Once certificate is generated

  • Go to CPanel >> Search for SSL and select SSL/TLS.
  • Now Select Manage SSL Certificates link
  • Copy and Paste your certificate in the field called Certificate (CRT) and click the AutoFill by Certificate button
  • Copy and Paste the sslforfree field called private key into the GoDaddy Private Key (KEY) Field
  • Finally click the button at the bottom Install Certificate
  • Congrats, your SSL Cert is installed.
Click SSL/TLS link
Click the AutoFill by Certificate

Troubleshooting

Steps

  1. Confirm the SOA DNS shows your text records
  2. Confirm replication is taking place throughout the world

Use the Tools to verify Replication

  1. web site https://dnslookup.online/soa.html
  2. web site https://dnschecker.org
  3. command or terminal prompt with nslookup

Confirm SOA is Correct

SOA or Start of Authority is what I call the master DNS Record holder. This is the GoDaddy name server that holds your DNS Records (what you just changed) and those changes get replicated to hundreds of DNS servers in the world. One of which SslForFree will query to see if your TXT record exists during verification.

To Get your DNS GoDaddy DNS server name you can use dnslookup.online/soa.html. Enter your domain name and click SOA Lookup. This will show you the DNS server that your master DNS Record is in. the SOA server name is the Mname.
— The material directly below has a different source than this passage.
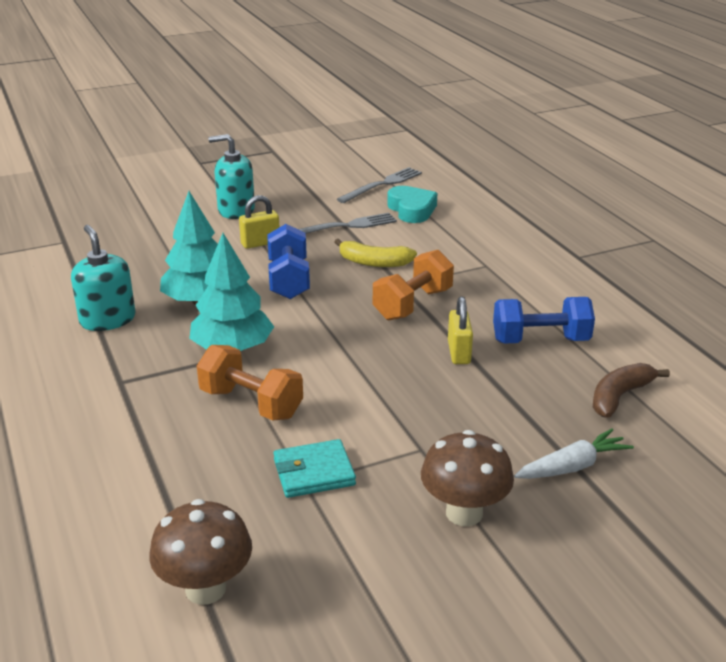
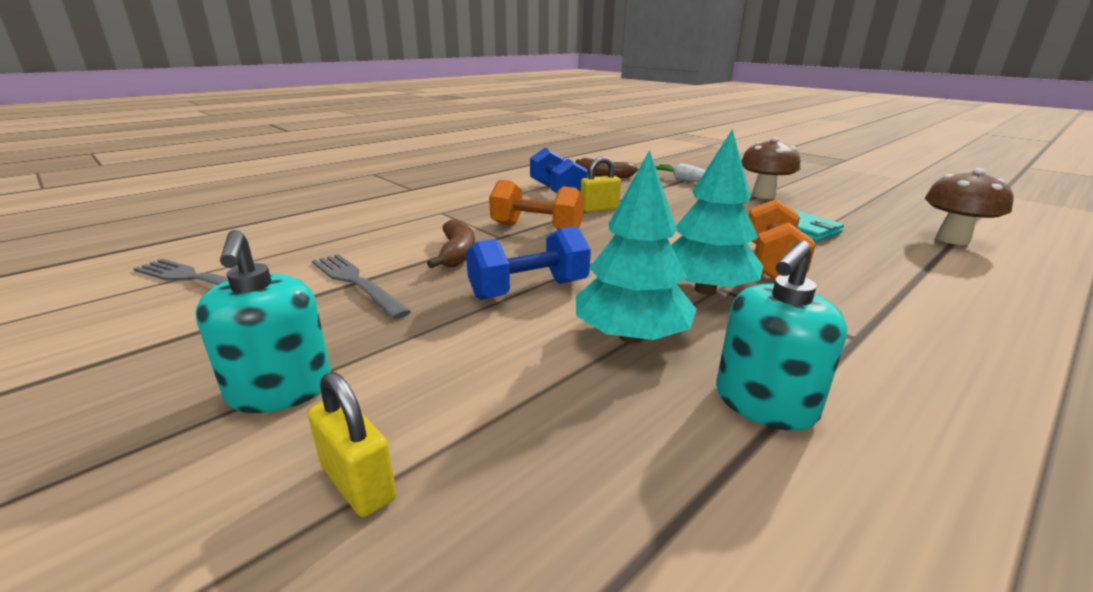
camera: 110 degrees left, 5 degrees down
yellow padlock [239,195,279,249] -> yellow padlock moved to [308,372,396,517]
yellow banana [335,239,417,267] -> brown banana [427,219,475,268]
turquoise heart [387,186,437,223] -> none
Once you know the master SOA server name you can use a command prompt to see if the Master Server is the issue or replication of DNS is the issue.

Go to your terminal prompt or command prompt and enter nslookup -q=TXT _acme-challenge.mydomain.name and the mName from SOA lookup tool. Obviously replace mydomain.name with your actual domain name.

Example lookup

This will return either the text value of the TXT record you queried, or will return “server can’t find _acme-challenge.domain.name NXDOMAIN”. this means that your actual DNS Record may be entered incorrectly, or there is a problem with the GoDaddy DNS server, contact GoDaddy.

WARNING: GoDaddy will certainly help with the DNS, but no so much with you trying to use the ssl from SSLFor Free. The sell a product for ssl certificates, and that is what they will recommend. So keep the call about DNS only.

Once your SOA DNS server is returning both TXT records, try and refresh the sslForFree verify pages again. Could be the replication has made it to them, and you can move on to generating your cert. If not yet, check the replication of the master SOA DNS Records. Go to https://dnschecker.org and select TXT for the type and enter your full TXT Record including the domain name. You should see a map with either Green checks or red x’s. If you are green, then at this point you should be able to generate your ssl certs, and copy paste the cert, private key and ca bundle to GoDaddy and install your cert.

If you are still having issues, you should probably buy the GoDaddy certificate.